CodeChef November Challenge 2013.Superpowers of 2

Description

Cyael is a very gifted girl who loves Magic (she even reached the finals on a very famous tournament in Byteland ;) ) and Computer Science. As we know, CS is a very vast subject and Cyael learns what she can, little by little, by reading the editorials of codechef.com, her favourite programming website.

Today, she came across a problem that was about calculating powers of two, and she got bored of it really fast, as she considers she knows all there is to know about powers of two. She knows how to compute even very big powers, like powers of 10, so it's obvious that for her, powers of two have no secrets :D

But her friend Lira, as she was tired of hearing her boasting about her skills for calculating powers, decided to challenge her with a brand new task: computing what she calls, SuperPowers of 2 .

Cyael: "Okay Lira, tell me about SuperPower of 2 so that I can solve one more problem and prepare for Codechef's November Long Challenge!! It's less than a month away!"

*DATASET EXTRACT*.
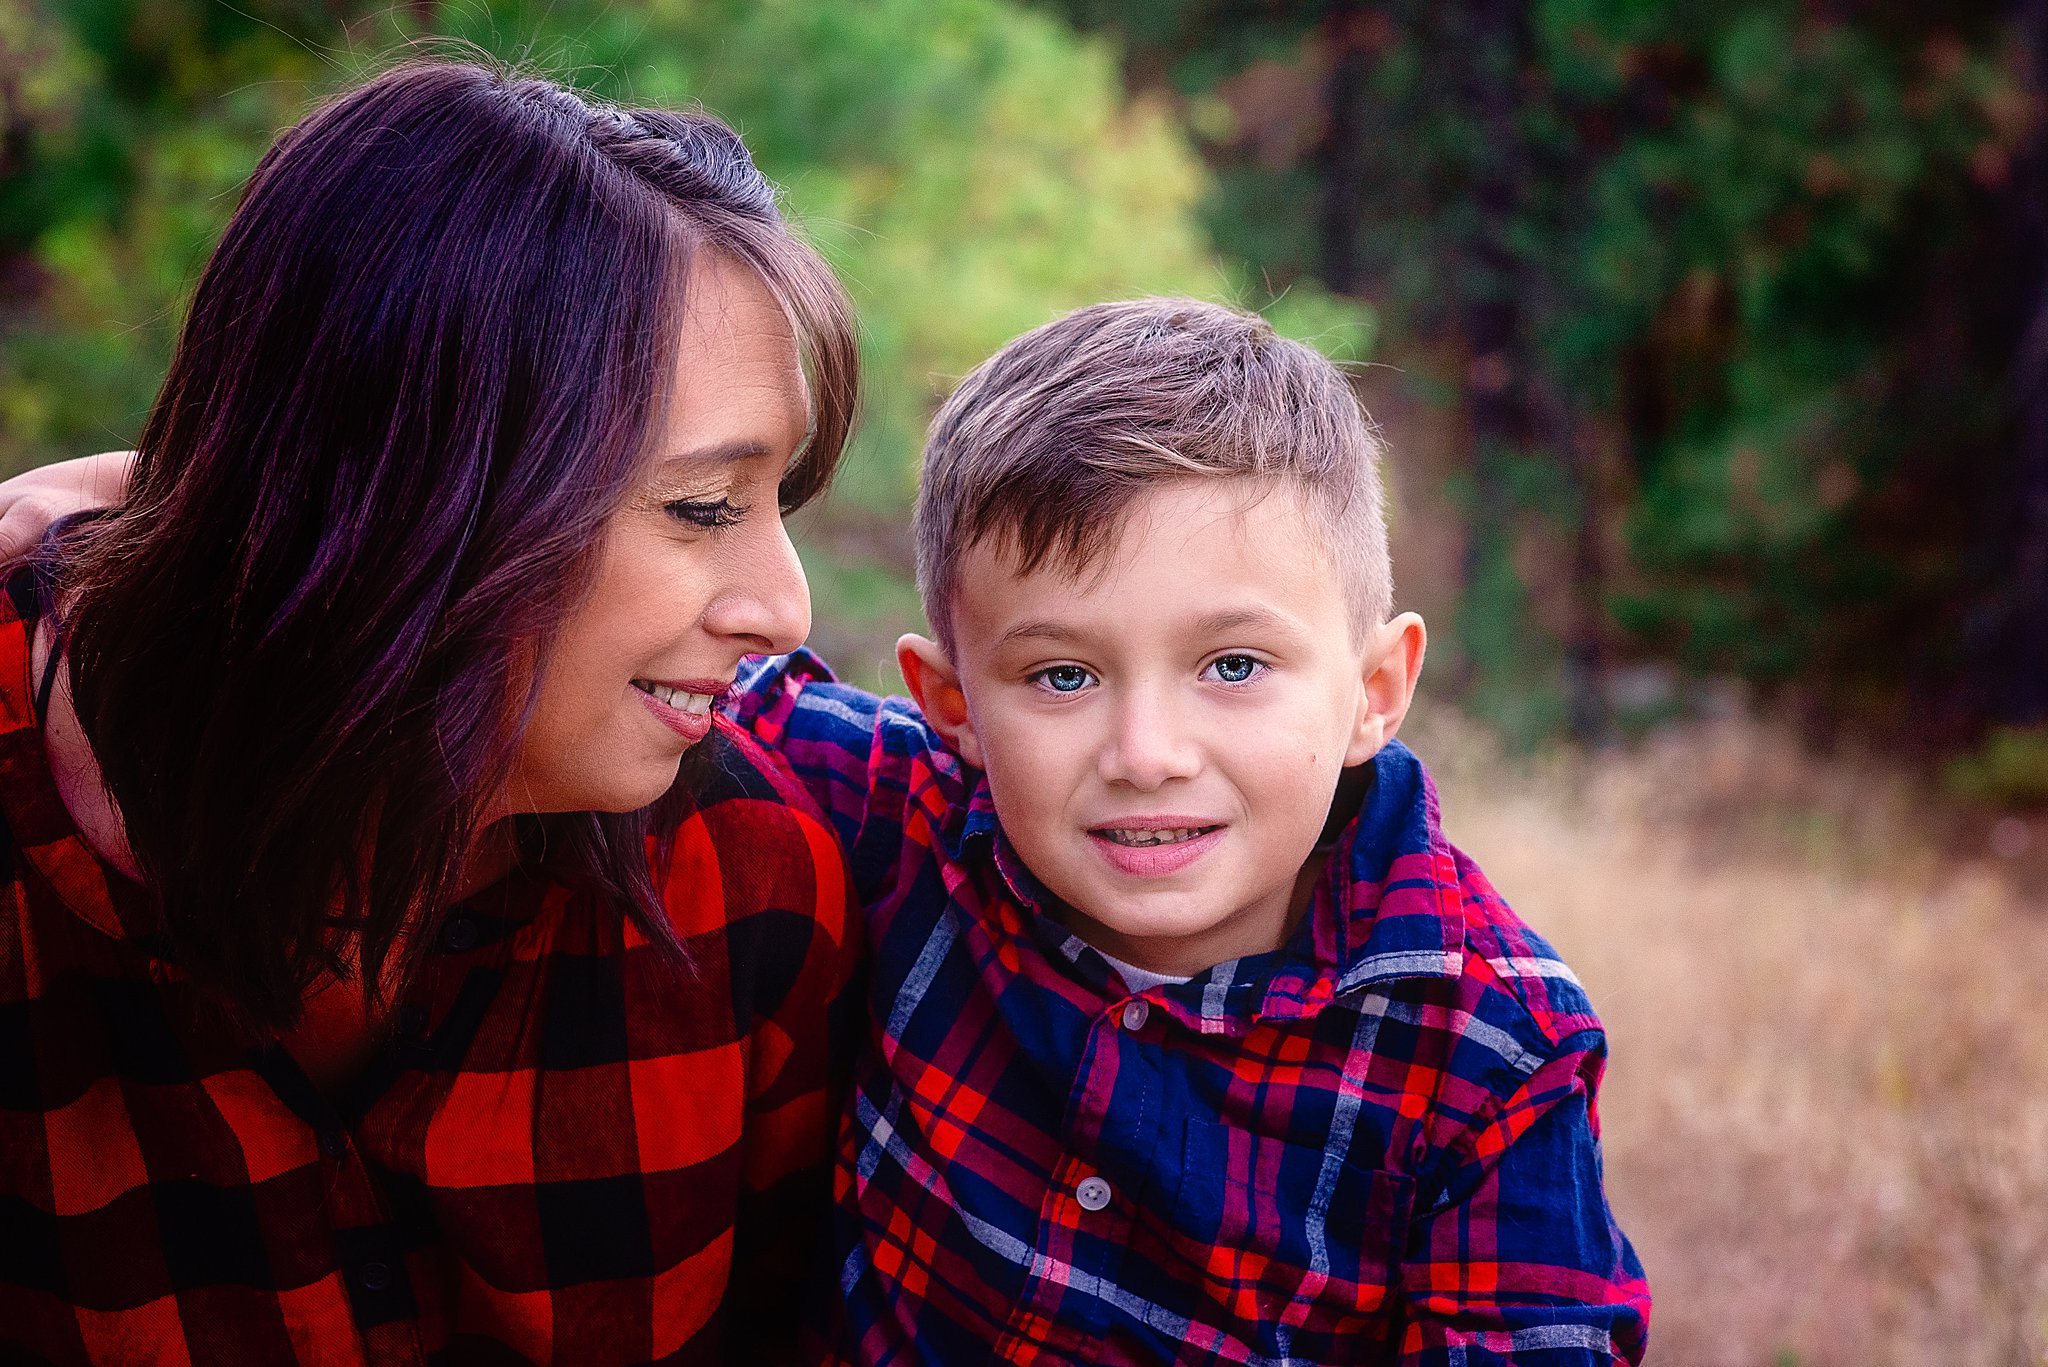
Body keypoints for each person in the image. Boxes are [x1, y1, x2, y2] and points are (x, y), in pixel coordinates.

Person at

*PROBLEMS AND TASKS*.
A. Answer these questions from the Superpowers of 2 description, one line each, marked as they are:
(i) What is Cyael's favorite programming website?
(ii) Who challenges Cyael with a new task?
(iii) What name is given to that new task?
B. For each statement, say yes or no according to the Superpowers of 2 description, and quote the words that decide it:
(i) Cyael reached the finals of a famous tournament in Byteland.
(ii) Cyael learns computer science mainly by attending classes.
(iii) Codechef's November Long Challenge is more than a month away.
C. Write out the part of the Superpowers of 2 description between "CodeChef November Challenge" and "favourite programming website.", inclusive, matching it word for word.
The material comes from a source separate from the Superpowers of 2 description.

*ANSWERS BY TASK*.
A.
(i) codechef.com
(ii) Her friend Lira
(iii) SuperPowers of 2

B.
(i) Yes: "she even reached the finals on a very famous tournament in Byteland"
(ii) No: "by reading the editorials of codechef.com"
(iii) No: "It's less than a month away!"

C.
CodeChef November Challenge 2013.Superpowers of 2

Description

Cyael is a very gifted girl who loves Magic (she even reached the finals on a very famous tournament in Byteland ;) ) and Computer Science. As we know, CS is a very vast subject and Cyael learns what she can, little by little, by reading the editorials of codechef.com, her favourite programming website.